By instantiating your implemented learner, putting it in the dictionary “algorithms” and setting “plot=True”, you will be able to run these algorithms simutaneously and see the plot showing their accumulated regrets and parameter estimation errors.

2.3 Influence of the Shape of Action Set

In this section, we investigate when / why linear bandit algorithms (algorithms that utilize feature vectors of articles) has advantage over multi-armed bandit (algorithms that only knows index of articles).

First, we need to set the hyper-parameters of the simulation environment to make fair comparison:

  • poolArticleSize = None
  • n_articles = context_dimension = K

Then run the algorithms under: 1) actionset = “basis_vector” 2) actionset = “random”

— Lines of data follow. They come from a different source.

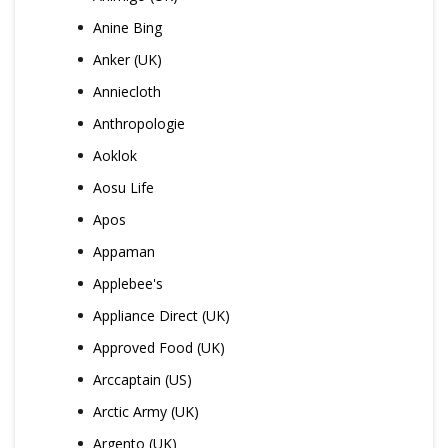
Anine Bing
Anker (UK)
Anniecloth
Anthropologie
Aoklok
Aosu Life
Apos
Appaman
Applebee's
Appliance Direct (UK)
Approved Food (UK)
Arccaptain (US)
Arctic Army (UK)
Argento (UK)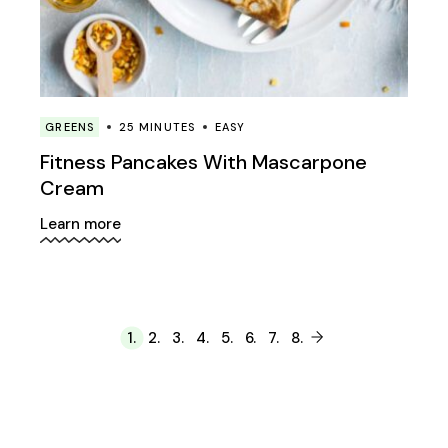
GREENS
25 MINUTES
EASY
Fitness Pancakes With Mascarpone
Cream
Learn more
1.
2.
3.
4.
5.
6.
7.
8.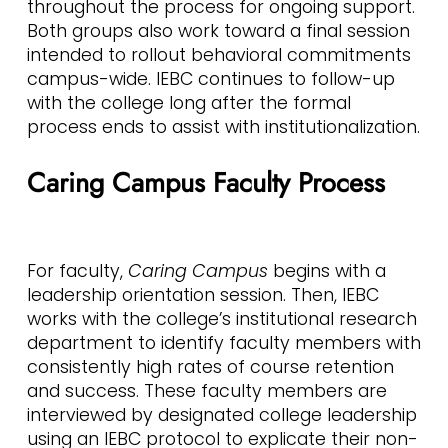
throughout the process for ongoing support.
Both groups also work toward a final session
intended to rollout behavioral commitments
campus-wide. IEBC continues to follow-up
with the college long after the formal
process ends to assist with institutionalization.
Caring Campus Faculty Process
For faculty,
Caring Campus
begins with a
leadership orientation session. Then, IEBC
works with the college’s institutional research
department to identify faculty members with
consistently high rates of course retention
and success. These faculty members are
interviewed by designated college leadership
using an IEBC protocol to explicate their non-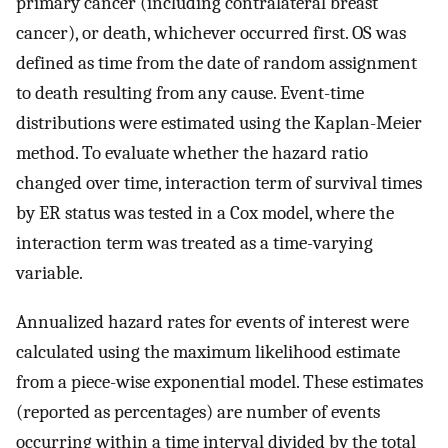
primary cancer (including contralateral breast
cancer), or death, whichever occurred first. OS was
defined as time from the date of random assignment
to death resulting from any cause. Event-time
distributions were estimated using the Kaplan-Meier
method. To evaluate whether the hazard ratio
changed over time, interaction term of survival times
by ER status was tested in a Cox model, where the
interaction term was treated as a time-varying
variable.
Annualized hazard rates for events of interest were
calculated using the maximum likelihood estimate
from a piece-wise exponential model. These estimates
(reported as percentages) are number of events
occurring within a time interval divided by the total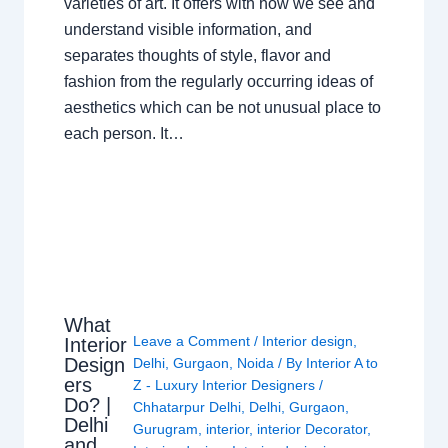
varieties of art. It offers with how we see and
understand visible information, and
separates thoughts of style, flavor and
fashion from the regularly occurring ideas of
aesthetics which can be not unusual place to
each person. It…
What
Leave a Comment
/
Interior design
,
Interior
Design
Delhi
,
Gurgaon
,
Noida
/ By
Interior A to
ers
Z - Luxury Interior Designers
/
Do? |
Chhatarpur Delhi
,
Delhi
,
Gurgaon
,
Delhi
Gurugram
,
interior
,
interior Decorator
,
and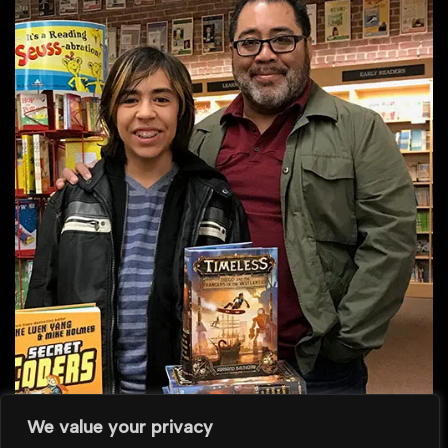
We value your privacy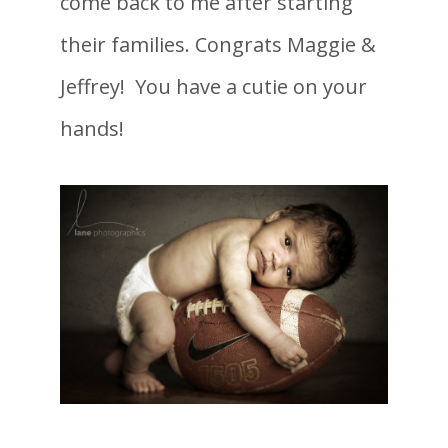
come back to me after starting
their families. Congrats Maggie &
Jeffrey! You have a cutie on your
hands!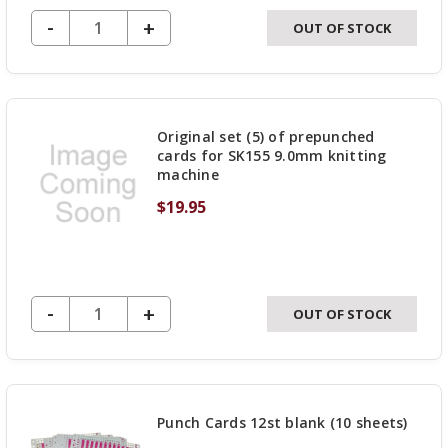
DECREASE QUANTITY OF UNDEFINED
-
INCREASE
+
OUT OF STOCK
QUANTITY
OF
UNDEFINED
Original set (5) of prepunched
cards for SK155 9.0mm knitting
machine
$19.95
DECREASE QUANTITY OF UNDEFINED
-
INCREASE
+
OUT OF STOCK
QUANTITY
OF
UNDEFINED
Punch Cards 12st blank (10 sheets)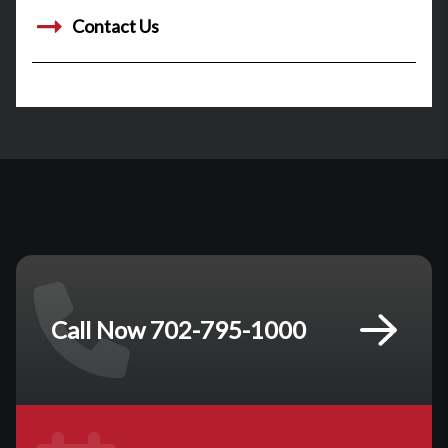
Contact Us
Call Now 702-795-1000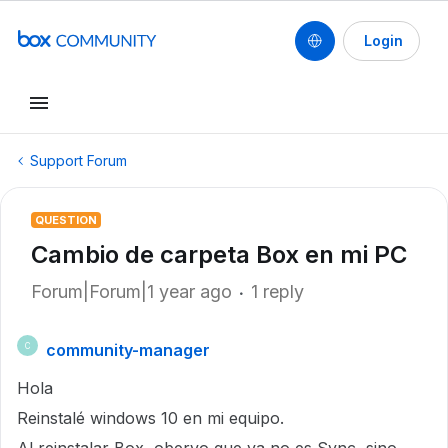
Login
Support Forum
QUESTION
Cambio de carpeta Box en mi PC
Forum|Forum|1 year ago
1 reply
community-manager
C
Hola
Reinstalé windows 10 en mi equipo.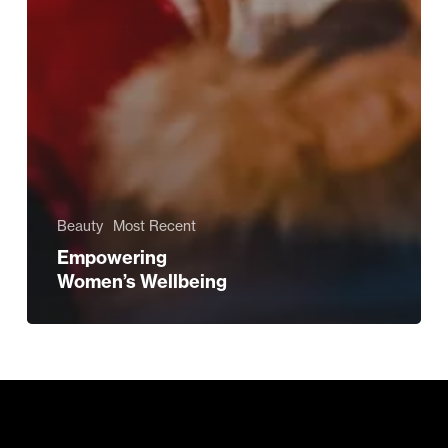
Beauty
Most Recent
Empowering
Women’s Wellbeing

For linear bandit algorithms, the accumulated regret under which setting is smaller? And why? (Hint: what is the relationship between the linear bandit setting where feature vectors are all basis vectors and the multi-armed bandit?) Can you explain using the regret upper bound results of the bandit algorithm.

Try different K and see how the discrepancy of the performance under two settings changes.

Deliverables:

  • (10 points + 5 bonus points for LinPHE) In your report, write the two (or three including the bonus) algorithms you use (Clearly list the procedure: what are the input, and what are the steps). Note that you should write explicitly the equations you use, e.g. for computing UCB score.
  • (20 points + 5 bonus points for LinPHE) In your report, copy and paste important components of your implementation like arm selection, and parameter update step of the algorithms.
  • (18 points) In your report, include the plots and summerize your findings for the experiments you conduct for Section 2.2, e.g. under different context_dimension, NoiseScale and poolArticleSize. You should also list the values of other environment parameters you set for the experiments, e.g. testing_iterations, n_users, n_articles.
  • (10 points) In your report, include the plots and summerize your findings for the experiments you conduct for Section 2.3.